### TASK STATEMENT
All the lines below need to be output exactly, apart from any images.

### DATA
________________________________________

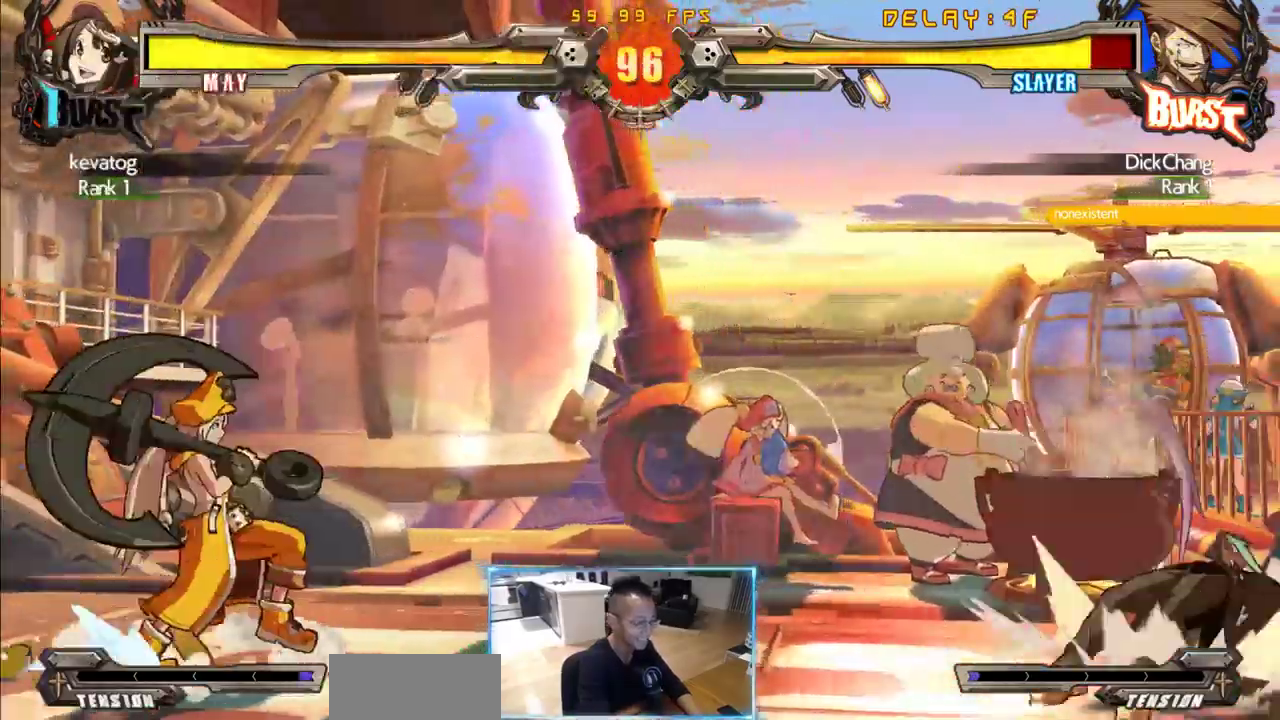
{"dt_ms": 500, "buttons": [], "events": [[466, "DPAD_DOWN", "up"], [466, "DPAD_RIGHT", "up"]]}
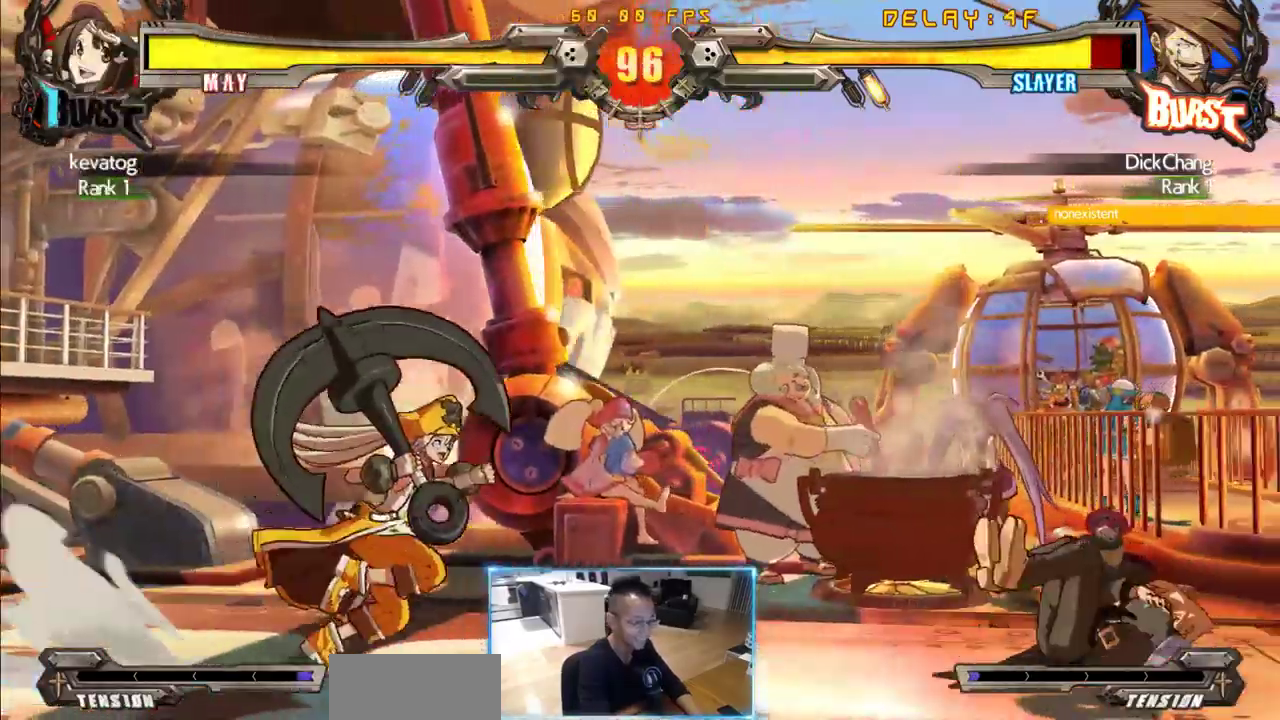
{"dt_ms": 500, "buttons": [], "events": [[116, "DPAD_LEFT", "down"], [250, "DPAD_DOWN", "down"], [300, "DPAD_LEFT", "up"], [300, "DPAD_RIGHT", "down"], [350, "DPAD_DOWN", "up"], [383, "DPAD_RIGHT", "up"], [433, "DPAD_RIGHT", "down"], [483, "DPAD_RIGHT", "up"]]}
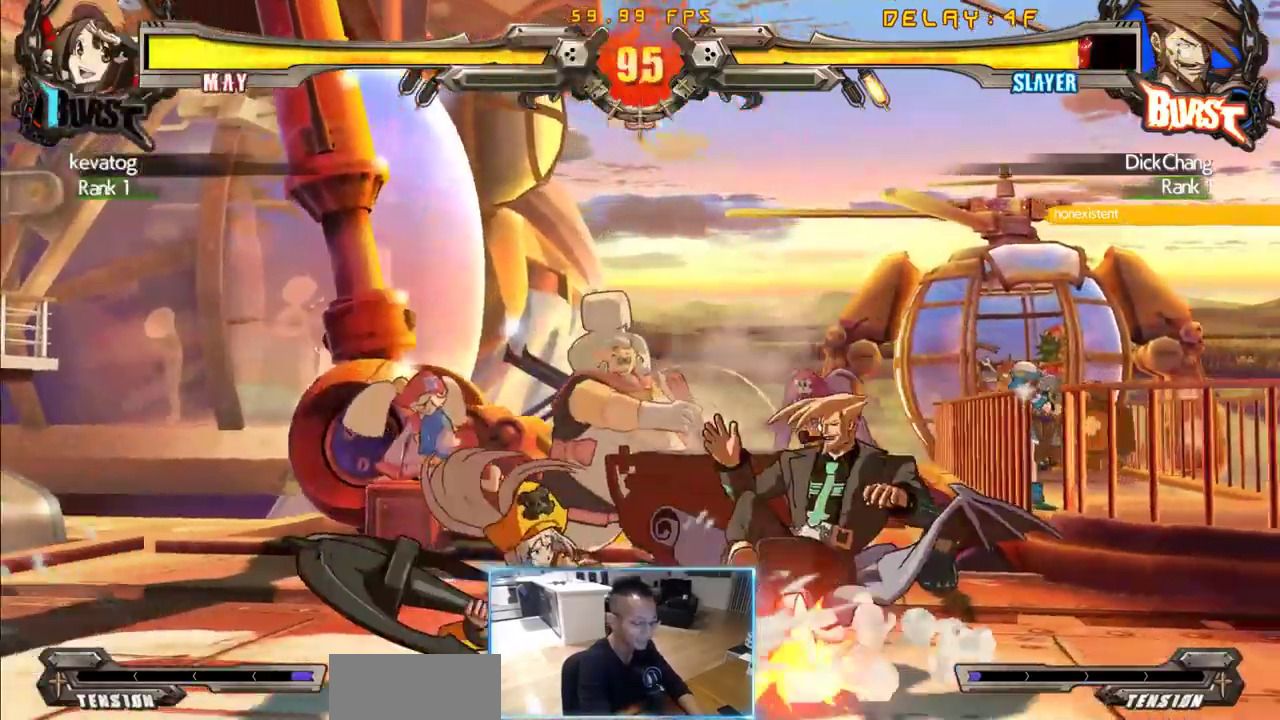
{"dt_ms": 500, "buttons": ["DPAD_RIGHT"], "events": [[366, "DPAD_RIGHT", "down"]]}
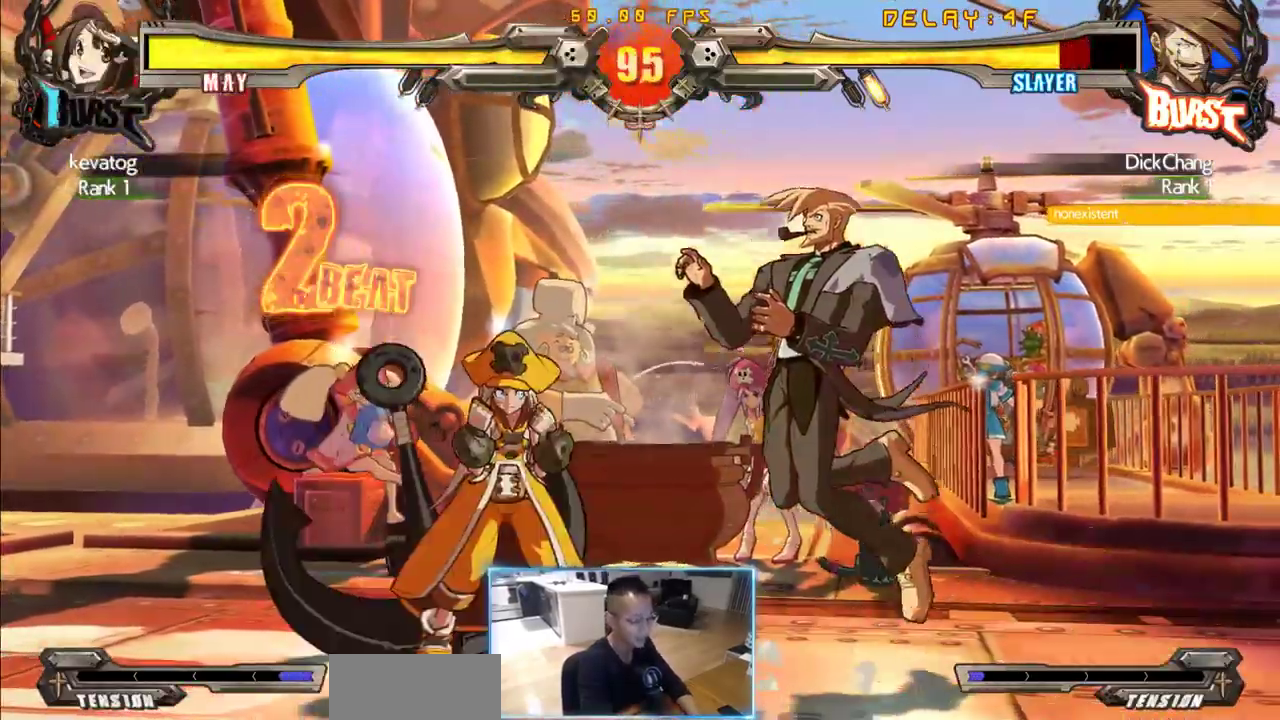
{"dt_ms": 500, "buttons": ["DPAD_DOWN", "DPAD_RIGHT"], "events": [[50, "DPAD_DOWN", "down"]]}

________________________________________

### RESULT FOR THIS TASK
{"dt_ms": 500, "buttons": [], "events": [[466, "DPAD_DOWN", "up"], [466, "DPAD_RIGHT", "up"]]}
{"dt_ms": 500, "buttons": [], "events": [[116, "DPAD_LEFT", "down"], [250, "DPAD_DOWN", "down"], [300, "DPAD_LEFT", "up"], [300, "DPAD_RIGHT", "down"], [350, "DPAD_DOWN", "up"], [383, "DPAD_RIGHT", "up"], [433, "DPAD_RIGHT", "down"], [483, "DPAD_RIGHT", "up"]]}
{"dt_ms": 500, "buttons": ["DPAD_RIGHT"], "events": [[366, "DPAD_RIGHT", "down"]]}
{"dt_ms": 500, "buttons": ["DPAD_DOWN", "DPAD_RIGHT"], "events": [[50, "DPAD_DOWN", "down"]]}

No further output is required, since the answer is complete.